Wieviele Discovery-Zuschauer sich mit absurden Weltraumschlachten à la Star Wars, Bühnenbildern aus Herr der Ringe und wüsten, von Marvels Avengers geklauten, Kampfszenen über die eklatanten Plot-Schwächen der Serie hinwegtäuschen lassen, ist schwer zu sagen. Es ist zu vermuten, dass es wenigstens eingefleischten Trek-Fans auffällt, dass es hier an Substanz fehlt. Genauso wie es ihnen schon bei den J.-J.-Abrams-Filmen aufgefallen ist. Minutenlange Selbstmitleids-Inszenierungen einer Michael Burnham lassen dem geneigten Zuschauer weiß Gott genug Zeit, in Ruhe über unlogische Handlungsabfolgen nachzudenken.

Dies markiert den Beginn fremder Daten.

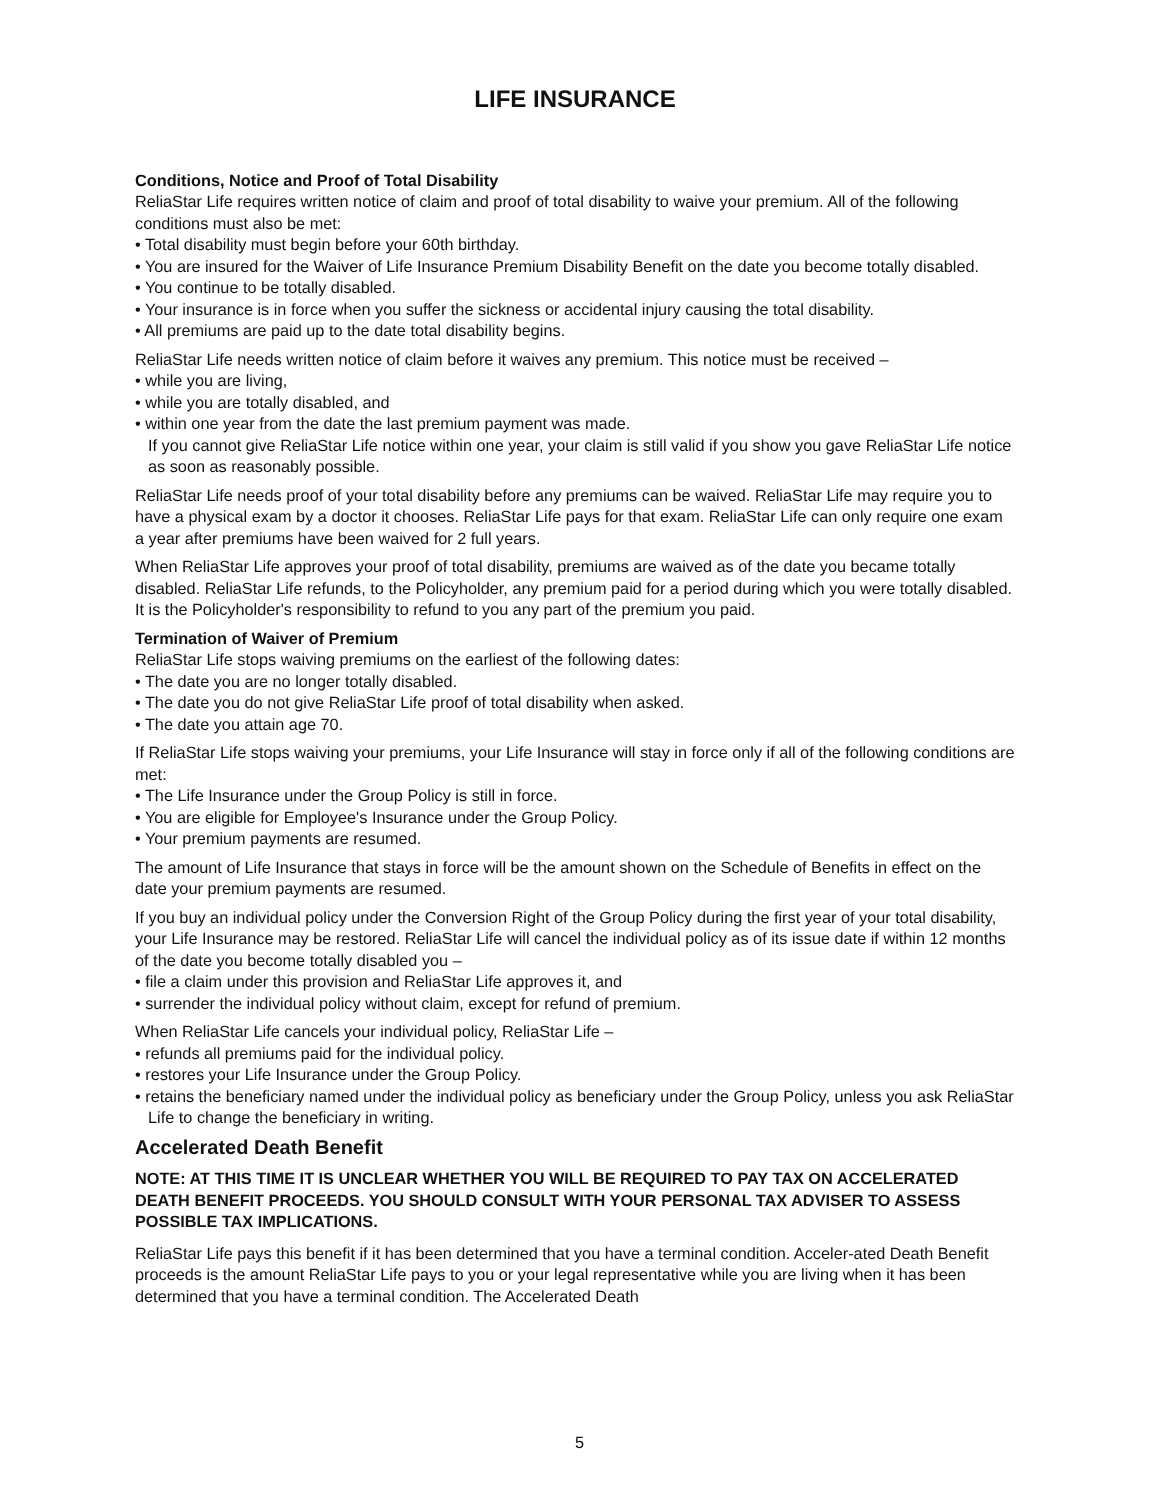LIFE INSURANCE
Conditions, Notice and Proof of Total Disability
ReliaStar Life requires written notice of claim and proof of total disability to waive your premium. All of the following conditions must also be met:
• Total disability must begin before your 60th birthday.
• You are insured for the Waiver of Life Insurance Premium Disability Benefit on the date you become totally disabled.
• You continue to be totally disabled.
• Your insurance is in force when you suffer the sickness or accidental injury causing the total disability.
• All premiums are paid up to the date total disability begins.
ReliaStar Life needs written notice of claim before it waives any premium. This notice must be received –
• while you are living,
• while you are totally disabled, and
• within one year from the date the last premium payment was made.
If you cannot give ReliaStar Life notice within one year, your claim is still valid if you show you gave ReliaStar Life notice as soon as reasonably possible.
ReliaStar Life needs proof of your total disability before any premiums can be waived. ReliaStar Life may require you to have a physical exam by a doctor it chooses. ReliaStar Life pays for that exam. ReliaStar Life can only require one exam a year after premiums have been waived for 2 full years.
When ReliaStar Life approves your proof of total disability, premiums are waived as of the date you became totally disabled. ReliaStar Life refunds, to the Policyholder, any premium paid for a period during which you were totally disabled. It is the Policyholder's responsibility to refund to you any part of the premium you paid.
Termination of Waiver of Premium
ReliaStar Life stops waiving premiums on the earliest of the following dates:
• The date you are no longer totally disabled.
• The date you do not give ReliaStar Life proof of total disability when asked.
• The date you attain age 70.
If ReliaStar Life stops waiving your premiums, your Life Insurance will stay in force only if all of the following conditions are met:
• The Life Insurance under the Group Policy is still in force.
• You are eligible for Employee's Insurance under the Group Policy.
• Your premium payments are resumed.
The amount of Life Insurance that stays in force will be the amount shown on the Schedule of Benefits in effect on the date your premium payments are resumed.
If you buy an individual policy under the Conversion Right of the Group Policy during the first year of your total disability, your Life Insurance may be restored. ReliaStar Life will cancel the individual policy as of its issue date if within 12 months of the date you become totally disabled you –
• file a claim under this provision and ReliaStar Life approves it, and
• surrender the individual policy without claim, except for refund of premium.
When ReliaStar Life cancels your individual policy, ReliaStar Life –
• refunds all premiums paid for the individual policy.
• restores your Life Insurance under the Group Policy.
• retains the beneficiary named under the individual policy as beneficiary under the Group Policy, unless you ask ReliaStar Life to change the beneficiary in writing.
Accelerated Death Benefit
NOTE: AT THIS TIME IT IS UNCLEAR WHETHER YOU WILL BE REQUIRED TO PAY TAX ON ACCELERATED DEATH BENEFIT PROCEEDS. YOU SHOULD CONSULT WITH YOUR PERSONAL TAX ADVISER TO ASSESS POSSIBLE TAX IMPLICATIONS.
ReliaStar Life pays this benefit if it has been determined that you have a terminal condition. Acceler-ated Death Benefit proceeds is the amount ReliaStar Life pays to you or your legal representative while you are living when it has been determined that you have a terminal condition. The Accelerated Death
5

Nach dem Kunstgriff am Ende dieser Staffel haben die Discovery-Macher jetzt komplett freie Hand. Das ist der alte Voyager-Trick: Das Schiff einfach mal kurzerhand dahin verschieben, wo keine Föderation und keine störenden Plot-Konsequenzen lauern. Dem kritischen Zuschauer erschließt sich allerdings nicht, warum Discovery unbedingt für die ersten zwei Staffeln ein Prequel sein musste, wenn das eh der Plan war. Denn nun sind bis auf ein paar zwischenmenschliche Konflikte innerhalb der Crew alle bisher erlebten Abenteuer bedeutungslos. Die Karten werden komplett neu gemischt und die Einsätze der ersten zwei Runden sind vergessen. Warum dann nicht gleich mit dem Tabula rasa anfangen, wie damals bei Voyager. Wieso haben die Macher nicht von Anfang an endlich das abgeliefert, was die Fans seit Jahren wollen: Neue Geschichten, frei von den Zwängen des Vergangenen, die eine oder zwei Generationen nach Star Trek Nemesis spielen? Es könnte alles so einfach sein.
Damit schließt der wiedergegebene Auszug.